Family Hopes To Educate Public About Sturge-Weber Syndrome
DENVER (CBS4) – The family of a Colorado Springs girl with who has a rare neurological and skin disorder is hoping to educate the public about her syndrome.
Gracie Sue Manley suffers from Sturge-Weber Syndrome. The congenital disorder affects her health and her appearance, but Manley remains funny and friendly, and she’s unafraid to tell others “she was born this way.”
Sturge-Weber’s most obvious manifestation is a port-wine birthmark that covers the left side of her body. She was born with glaucoma in one eye, but her vision is an impressive 20/40.
As a baby, she also had debilitating seizures.
“She would just start having them and they wouldn’t stop,” her mother Laura said.
Just after her first birthday, Manley had brain surgery and the seizures stopped.
Her doctor, Dr.
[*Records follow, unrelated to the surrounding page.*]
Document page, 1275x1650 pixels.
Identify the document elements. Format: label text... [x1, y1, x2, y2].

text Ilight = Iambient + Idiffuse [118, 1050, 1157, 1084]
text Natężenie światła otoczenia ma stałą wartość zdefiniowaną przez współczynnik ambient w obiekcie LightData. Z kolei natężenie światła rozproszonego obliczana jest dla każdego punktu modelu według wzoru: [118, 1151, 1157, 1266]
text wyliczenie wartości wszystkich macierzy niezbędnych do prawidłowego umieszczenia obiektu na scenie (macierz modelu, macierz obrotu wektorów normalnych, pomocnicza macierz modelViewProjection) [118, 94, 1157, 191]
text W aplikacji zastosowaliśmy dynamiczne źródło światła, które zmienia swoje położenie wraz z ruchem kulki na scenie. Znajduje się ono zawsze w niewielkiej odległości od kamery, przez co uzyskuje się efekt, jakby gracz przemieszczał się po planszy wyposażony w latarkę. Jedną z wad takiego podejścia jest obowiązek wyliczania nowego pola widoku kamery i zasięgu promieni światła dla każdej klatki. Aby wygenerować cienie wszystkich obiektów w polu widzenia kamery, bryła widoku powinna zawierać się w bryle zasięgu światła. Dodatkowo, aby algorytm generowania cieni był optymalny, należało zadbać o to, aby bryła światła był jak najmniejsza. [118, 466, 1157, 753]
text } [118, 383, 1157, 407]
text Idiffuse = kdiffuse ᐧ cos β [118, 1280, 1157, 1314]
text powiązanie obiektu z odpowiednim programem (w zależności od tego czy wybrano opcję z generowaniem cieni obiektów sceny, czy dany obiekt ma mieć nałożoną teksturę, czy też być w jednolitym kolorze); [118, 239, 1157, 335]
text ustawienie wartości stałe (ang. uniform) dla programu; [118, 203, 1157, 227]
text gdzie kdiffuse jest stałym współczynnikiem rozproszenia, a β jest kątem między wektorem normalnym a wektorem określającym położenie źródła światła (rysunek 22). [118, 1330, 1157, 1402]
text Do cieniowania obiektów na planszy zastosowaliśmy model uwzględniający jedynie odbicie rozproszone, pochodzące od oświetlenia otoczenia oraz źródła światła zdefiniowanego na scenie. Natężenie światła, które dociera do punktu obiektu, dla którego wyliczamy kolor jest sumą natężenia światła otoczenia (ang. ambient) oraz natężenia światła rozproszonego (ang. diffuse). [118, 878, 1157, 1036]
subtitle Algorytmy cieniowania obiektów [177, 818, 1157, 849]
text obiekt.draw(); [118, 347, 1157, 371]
Emily McCourt from Children’s Hospital, calls Manley a “superstar” and praises her will to overcome the issues that come with having the syndrome.
“(Sturge-Weber Syndrome) is not hereditary in that you didn’t get it from your mother or your father but there’s a mutation that occurs when in utero,” McCourt said.
As she gets older, her parents say she is aware of the stares some people give her because of her appearance.
“Now that she’s 5 I think she notices that she’s different, so that’s a struggle,” Laura said. “She’s actually in counseling to kind of deal with that.”
Her mom Laura calls Manley “Amazing Grace.”
“It’s not contagious, you know. Gracie’s just like everybody else,” she said. “She’s beautiful.”
McCourt and other experts from Children’s Hospital will be speaking this weekend at an international Sturge-Weber convention in Denver.